[Opening Information provided section]

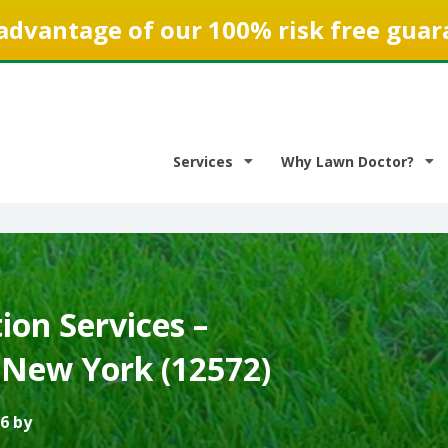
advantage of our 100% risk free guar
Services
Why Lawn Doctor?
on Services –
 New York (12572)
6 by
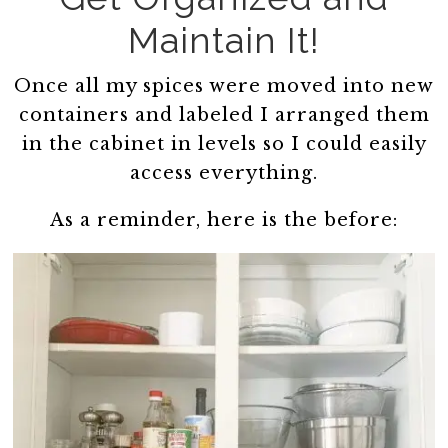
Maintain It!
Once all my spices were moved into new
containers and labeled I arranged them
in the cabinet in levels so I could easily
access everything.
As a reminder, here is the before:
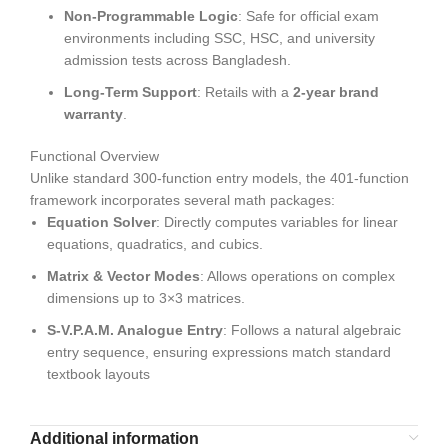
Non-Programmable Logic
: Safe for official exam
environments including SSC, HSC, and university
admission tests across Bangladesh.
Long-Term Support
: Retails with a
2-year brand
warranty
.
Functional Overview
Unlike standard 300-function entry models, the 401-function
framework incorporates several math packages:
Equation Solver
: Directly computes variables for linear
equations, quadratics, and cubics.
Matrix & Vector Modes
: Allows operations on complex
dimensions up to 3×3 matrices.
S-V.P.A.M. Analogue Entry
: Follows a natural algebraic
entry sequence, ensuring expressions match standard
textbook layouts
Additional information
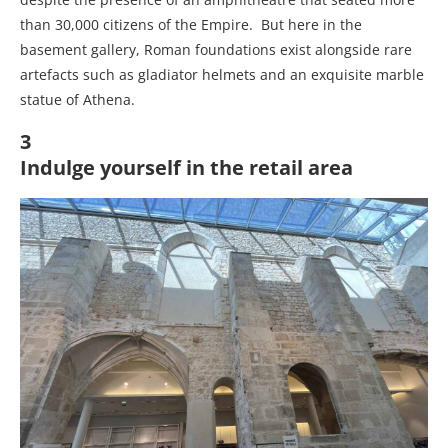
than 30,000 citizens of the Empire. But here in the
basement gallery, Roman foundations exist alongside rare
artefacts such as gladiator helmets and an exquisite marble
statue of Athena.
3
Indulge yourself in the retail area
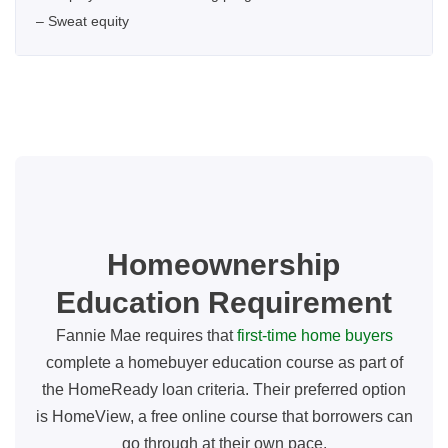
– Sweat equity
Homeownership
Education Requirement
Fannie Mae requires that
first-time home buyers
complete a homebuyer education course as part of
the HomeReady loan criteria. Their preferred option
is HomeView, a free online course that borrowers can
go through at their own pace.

[Closing Information provided section]

_What the task requires_. Express every line of text read from the records above as a Markdown table with two columns, Row for the row number and Text for the line. Omit blank lines and leave the pictures out.

_Expected output_.
| Row | Text |
|---|---|
| 1 | advantage of our 100% risk free guar |
| 2 | Services |
| 3 | Why Lawn Doctor? |
| 4 | on Services – |
| 5 |  New York (12572) |
| 6 | 6 by |
| 7 | Maintain It! |
| 8 | Once all my spices were moved into new |
| 9 | containers and labeled I arranged them |
| 10 | in the cabinet in levels so I could easily |
| 11 | access everything. |
| 12 | As a reminder, here is the before: |
| 13 | Non-Programmable Logic |
| 14 | : Safe for official exam |
| 15 | environments including SSC, HSC, and university |
| 16 | admission tests across Bangladesh. |
| 17 | Long-Term Support |
| 18 | : Retails with a |
| 19 | 2-year brand |
| 20 | warranty |
| 21 | . |
| 22 | Functional Overview |
| 23 | Unlike standard 300-function entry models, the 401-function |
| 24 | framework incorporates several math packages: |
| 25 | Equation Solver |
| 26 | : Directly computes variables for linear |
| 27 | equations, quadratics, and cubics. |
| 28 | Matrix & Vector Modes |
| 29 | : Allows operations on complex |
| 30 | dimensions up to 3×3 matrices. |
| 31 | S-V.P.A.M. Analogue Entry |
| 32 | : Follows a natural algebraic |
| 33 | entry sequence, ensuring expressions match standard |
| 34 | textbook layouts |
| 35 | Additional information |
| 36 | than 30,000 citizens of the Empire. But here in the |
| 37 | basement gallery, Roman foundations exist alongside rare |
| 38 | artefacts such as gladiator helmets and an exquisite marble |
| 39 | statue of Athena. |
| 40 | 3 |
| 41 | Indulge yourself in the retail area |
| 42 | – Sweat equity |
| 43 | Homeownership |
| 44 | Education Requirement |
| 45 | Fannie Mae requires that |
| 46 | first-time home buyers |
| 47 | complete a homebuyer education course as part of |
| 48 | the HomeReady loan criteria. Their preferred option |
| 49 | is HomeView, a free online course that borrowers can |
| 50 | go through at their own pace. |